When I run this very simple query:
db.myCollection.find().limit(5);
It takes only few miliseconds.
But when I use skip in the query:
db.myCollection.find().skip(200000).limit(5)
It won't return anything... it runs for minutes and returns nothing.
How to make it better?
One approach to this problem, if you have large quantities of documents and you are displaying them in sorted order (I'm not sure how useful skip is if you're not) would be to use the key you're sorting on to select the next page of results.
So if you start with
db.myCollection.find().limit(100).sort({created_date:true});
and then extract the created date of the last document returned by the cursor into a variable max_created_date_from_last_result, you can get the next page with the far more efficient (presuming you have an index on created_date) query
db.myCollection.find({created_date : { $gt : max_created_date_from_last_result } }).limit(100).sort({created_date:true});
From MongoDB documentation:
Paging Costs
Unfortunately skip can be (very) costly and requires the server to walk from the beginning of the collection, or index, to get to the offset/skip position before it can start returning the page of data (limit). As the page number increases skip will become slower and more cpu intensive, and possibly IO bound, with larger collections.

-=-=-=-=-

Tasks to complete
• a. In the MongoDB paging text, what must the server do before skip can start returning the page of data?
• b. Carry on the MongoDB paging text, starting right after its last sentence.

[Camera intrinsics and pose data]

-=-=-=-=-

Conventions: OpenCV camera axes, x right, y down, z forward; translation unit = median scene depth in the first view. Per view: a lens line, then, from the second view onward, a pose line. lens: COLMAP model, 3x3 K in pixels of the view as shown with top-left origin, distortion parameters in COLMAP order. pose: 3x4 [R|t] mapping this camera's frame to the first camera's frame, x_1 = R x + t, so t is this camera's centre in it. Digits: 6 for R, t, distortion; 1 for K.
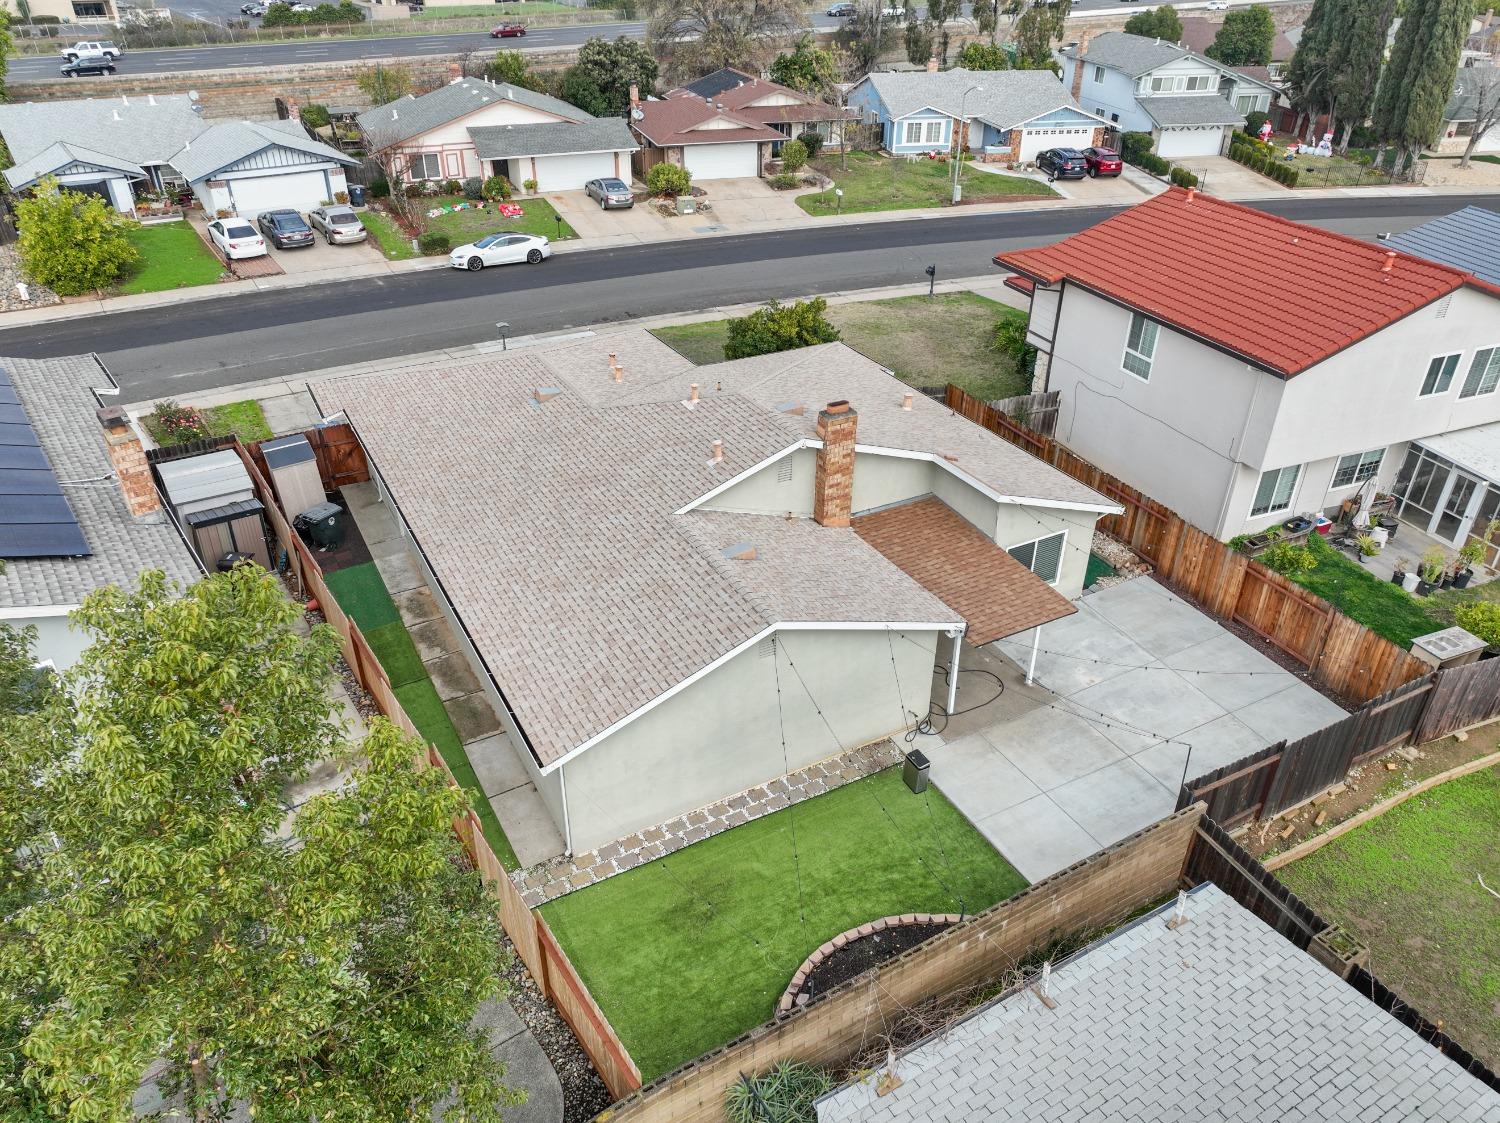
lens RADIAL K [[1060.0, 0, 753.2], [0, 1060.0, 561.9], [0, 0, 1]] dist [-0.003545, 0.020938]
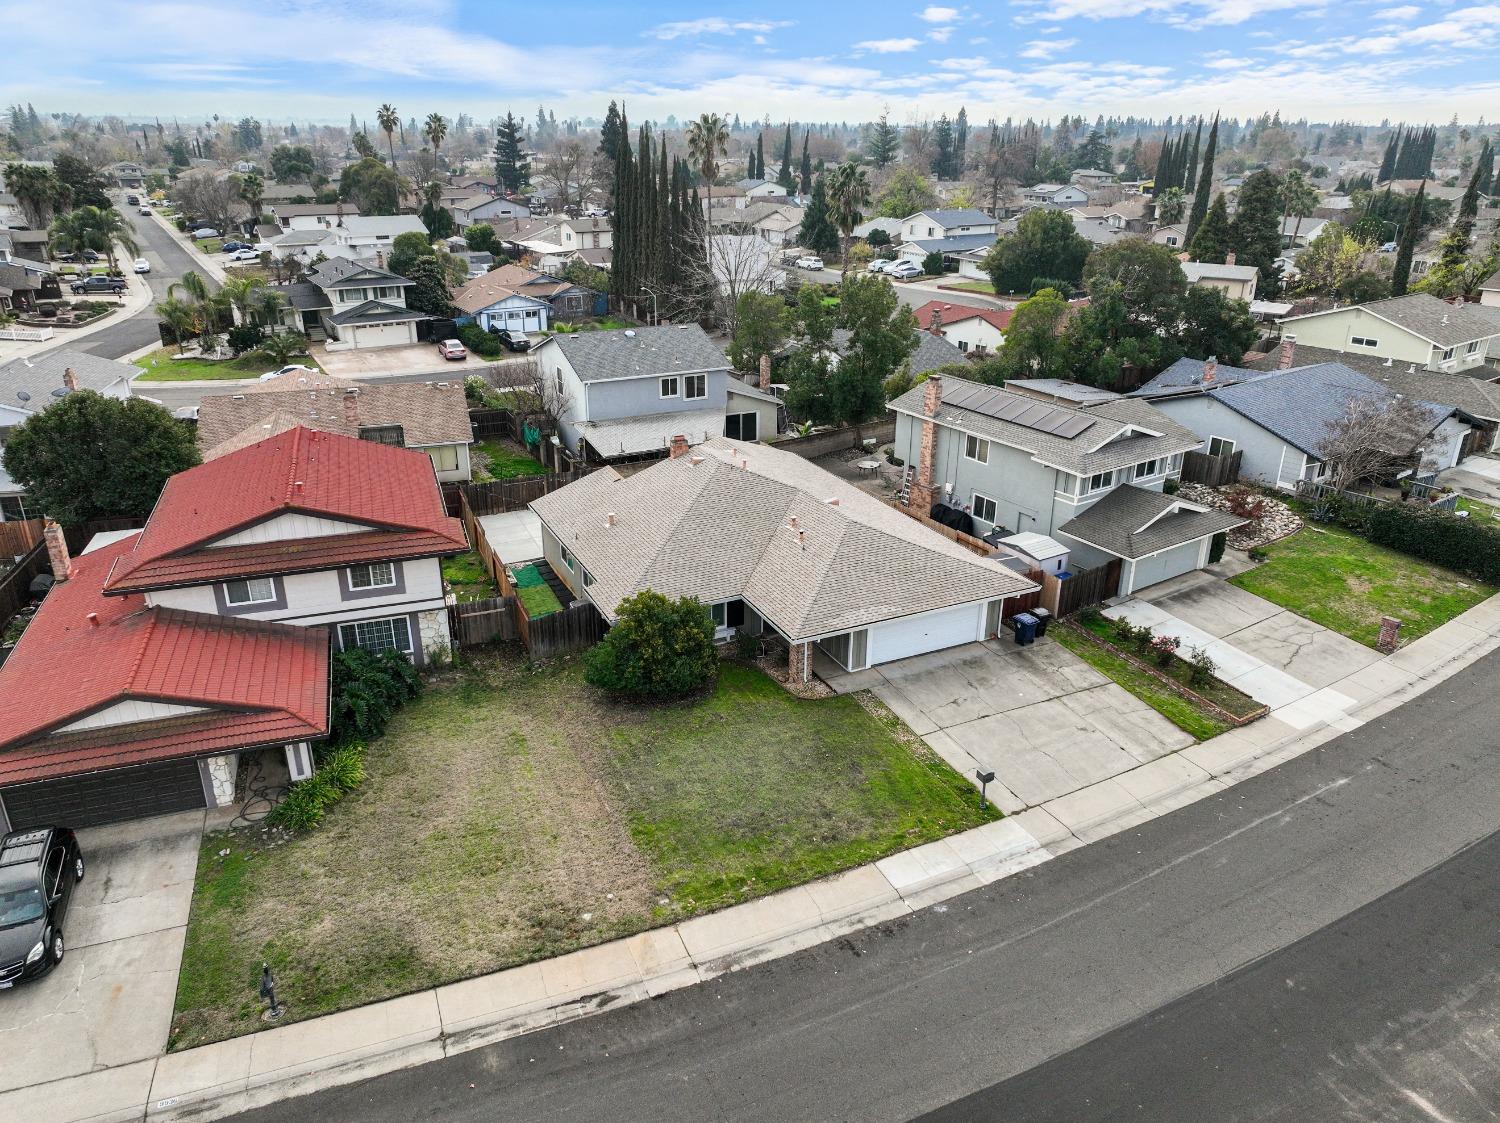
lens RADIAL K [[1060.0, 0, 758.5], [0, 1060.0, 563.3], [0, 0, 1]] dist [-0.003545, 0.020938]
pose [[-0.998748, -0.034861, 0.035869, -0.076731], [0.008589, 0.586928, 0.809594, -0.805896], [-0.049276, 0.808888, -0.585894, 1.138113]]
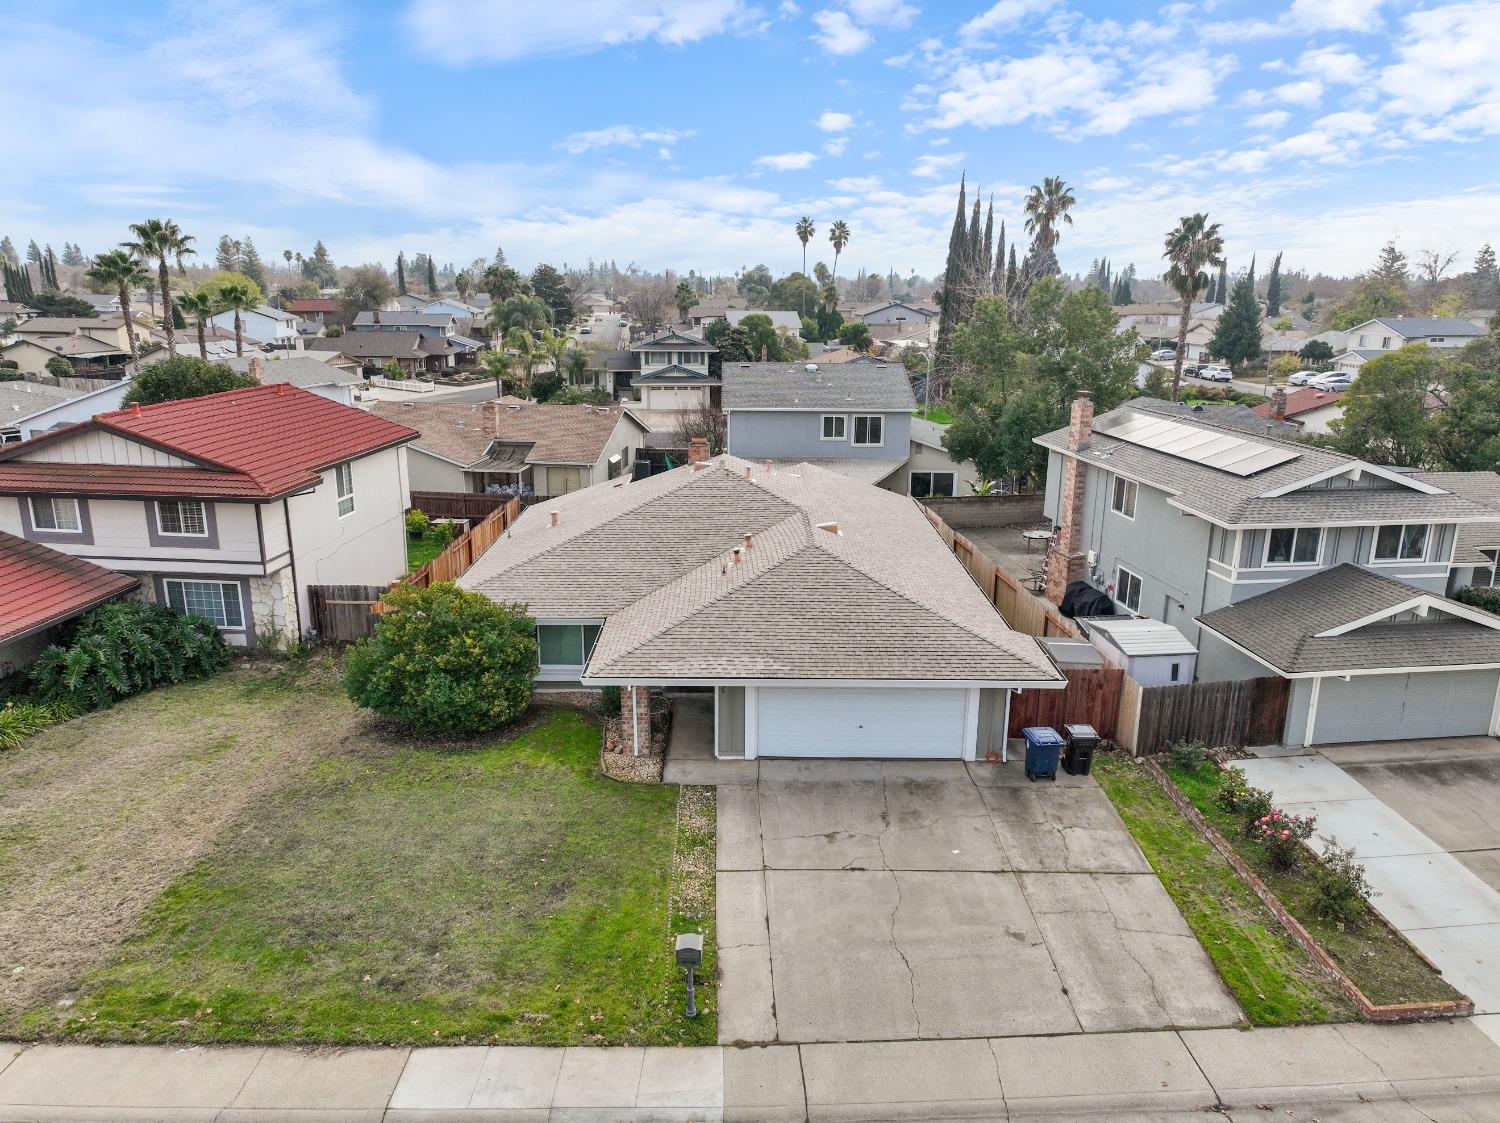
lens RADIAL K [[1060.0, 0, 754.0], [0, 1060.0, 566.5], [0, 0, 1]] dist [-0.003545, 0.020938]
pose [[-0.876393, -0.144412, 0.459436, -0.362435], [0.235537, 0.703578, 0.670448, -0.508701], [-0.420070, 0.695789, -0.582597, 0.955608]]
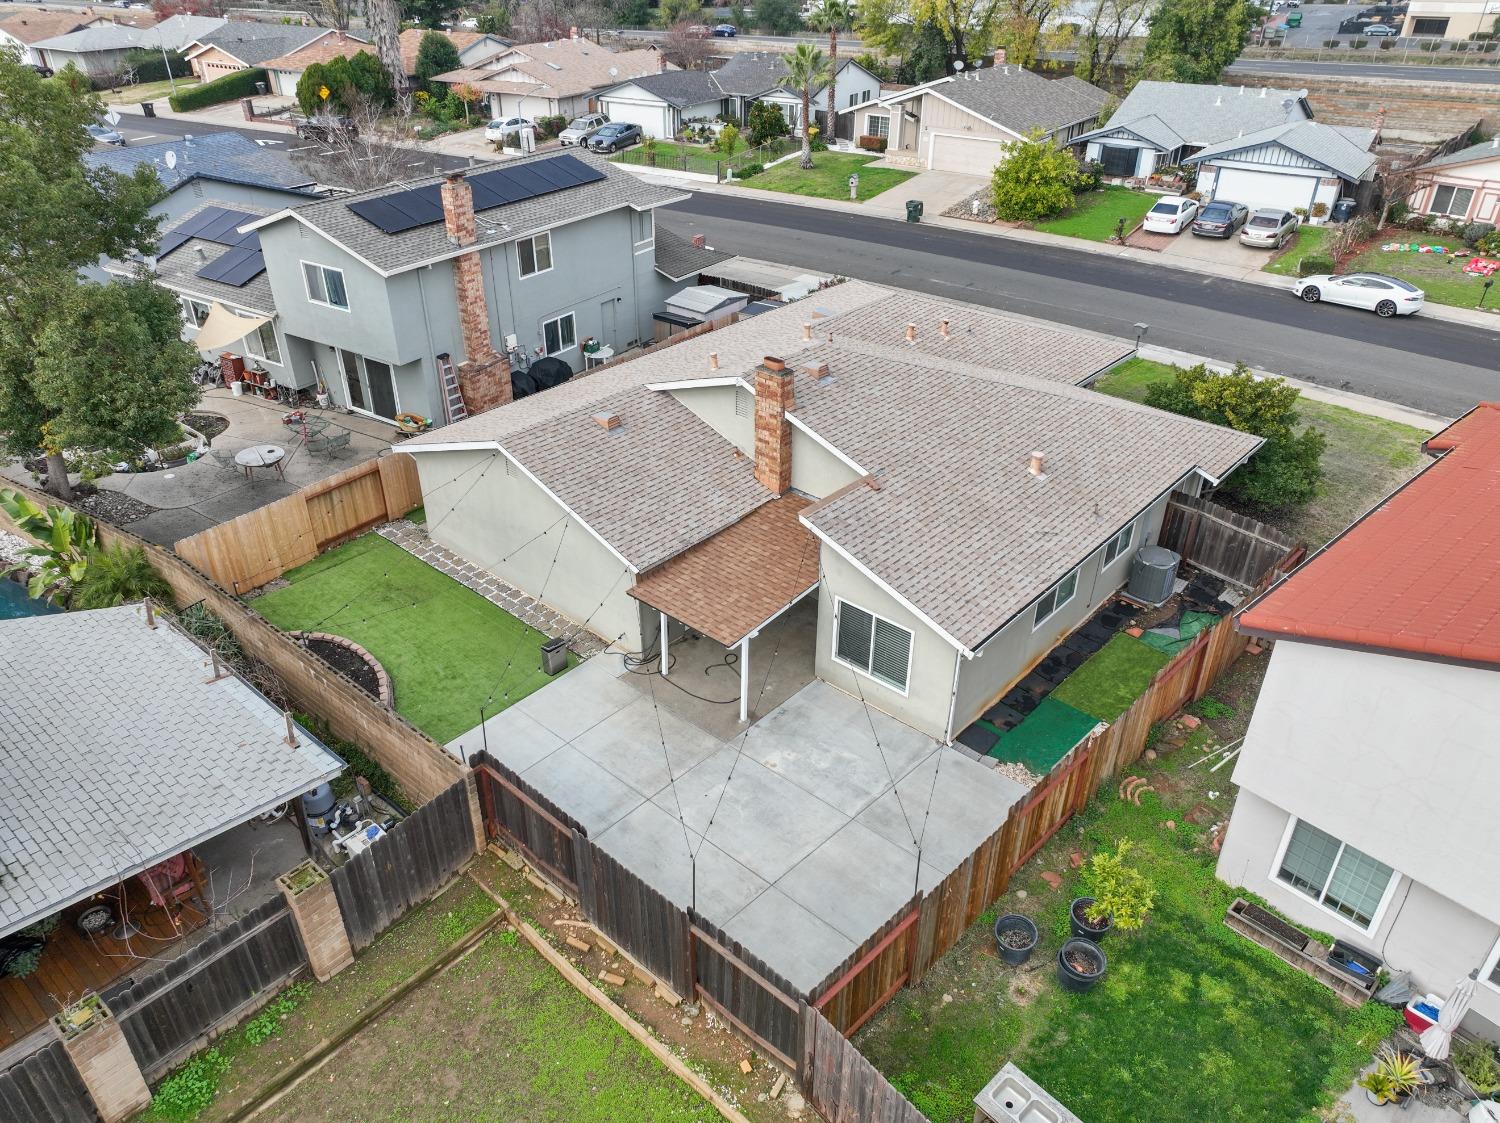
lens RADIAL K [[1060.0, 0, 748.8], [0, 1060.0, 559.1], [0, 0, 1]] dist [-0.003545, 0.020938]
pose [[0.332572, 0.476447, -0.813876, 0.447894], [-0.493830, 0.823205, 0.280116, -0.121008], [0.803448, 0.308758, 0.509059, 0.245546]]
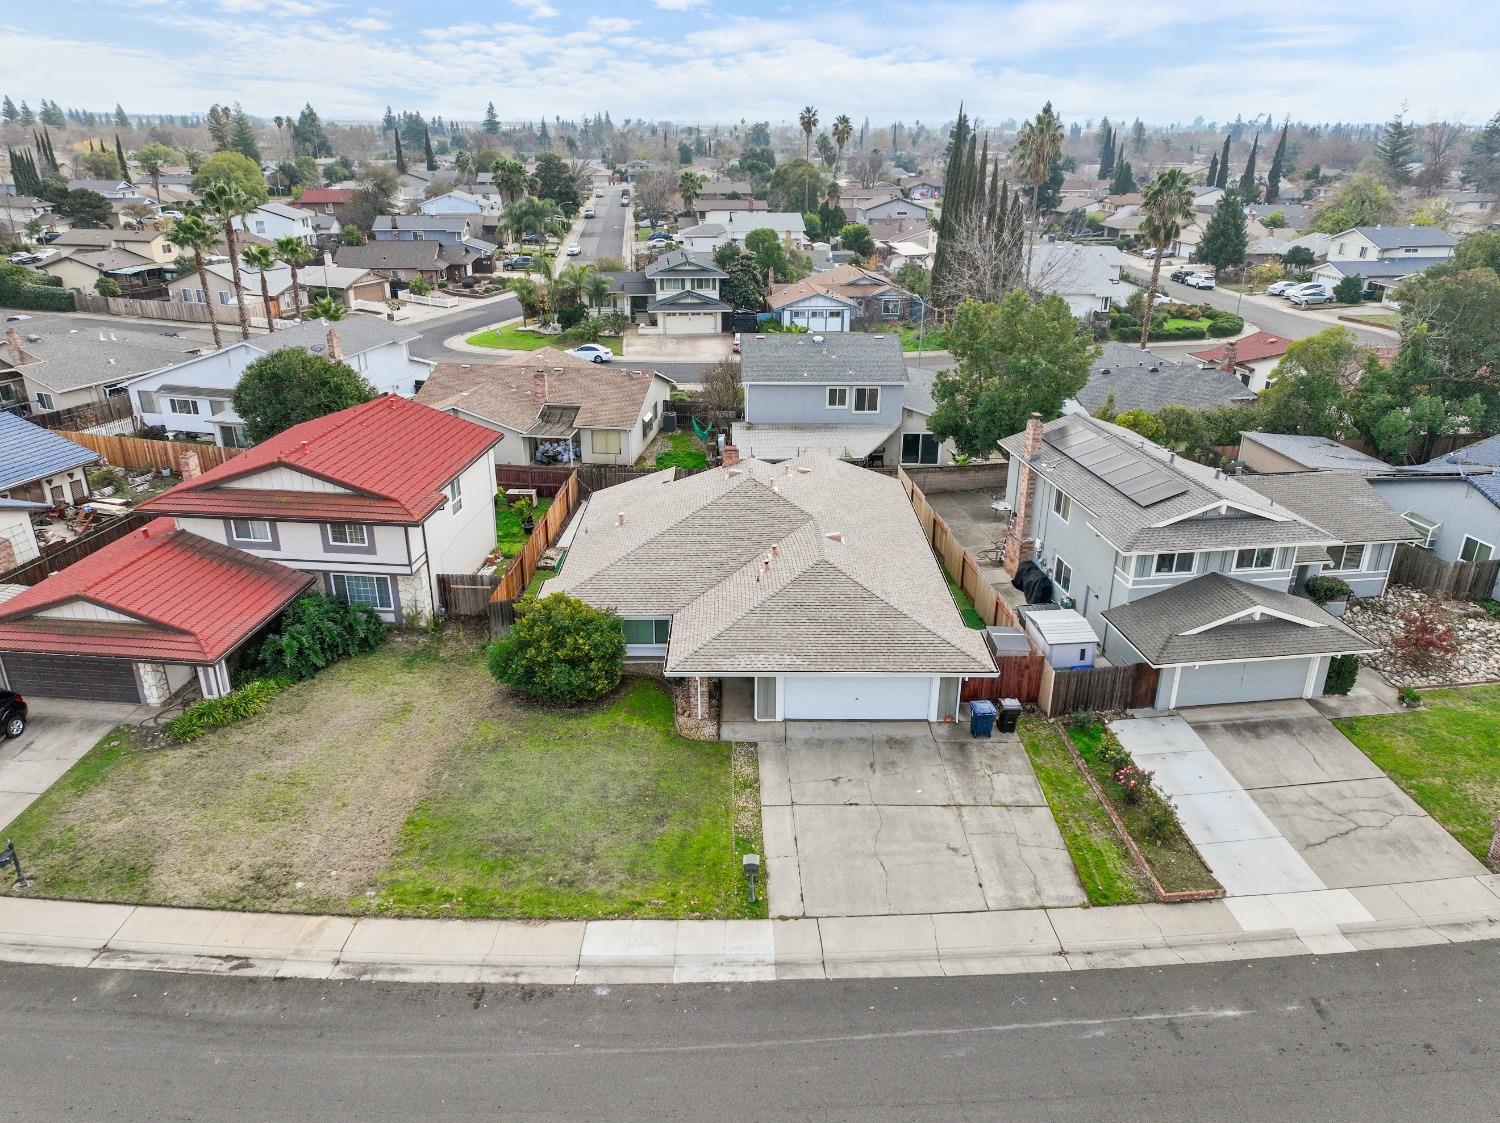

-=-=-=-=-

Answers to the tasks
• a. It must walk from the beginning of the collection, or index, to the offset/skip position.

• b.
Range based paging provides better use of indexes but does not allow you to easily jump to a specific page.
You have to ask yourself a question: how often do you need 40000th page? Also see this article;
I found it performant to combine the two concepts together (both a skip+limit and a find+limit). The problem with skip+limit is poor performance when you have a lot of docs (especially larger docs). The problem with find+limit is you can't jump to an arbitrary page. I want to be able to paginate without doing it sequentially.
The steps I take are:
Create an index based on how you want to sort your docs, or just use the default _id index (which is what I used)
Know the starting value, page size and the page you want to jump to
Project + skip + limit the value you should start from
Find + limit the page's results
It looks roughly like this if I want to get page 5432 of 16 records (in javascript):
let page = 5432;
let page_size = 16;
let skip_size = page * page_size;
let retval = await db.collection(...).find().sort({ "_id": 1 }).project({ "_id": 1 }).skip(skip_size).limit(1).toArray();
let start_id = retval[0].id;
retval = await db.collection(...).find({ "_id": { "$gte": new mongo.ObjectID(start_id) } }).sort({ "_id": 1 }).project(...).limit(page_size).toArray();
This works because a skip on a projected index is very fast even if you are skipping millions of records (which is what I'm doing). if you run explain("executionStats"), it still has a large number for totalDocsExamined but because of the projection on an index, it's extremely fast (essentially, the data blobs are never examined). Then with the value for the start of the page in hand, you can fetch the next page very quickly.
i connected two answer.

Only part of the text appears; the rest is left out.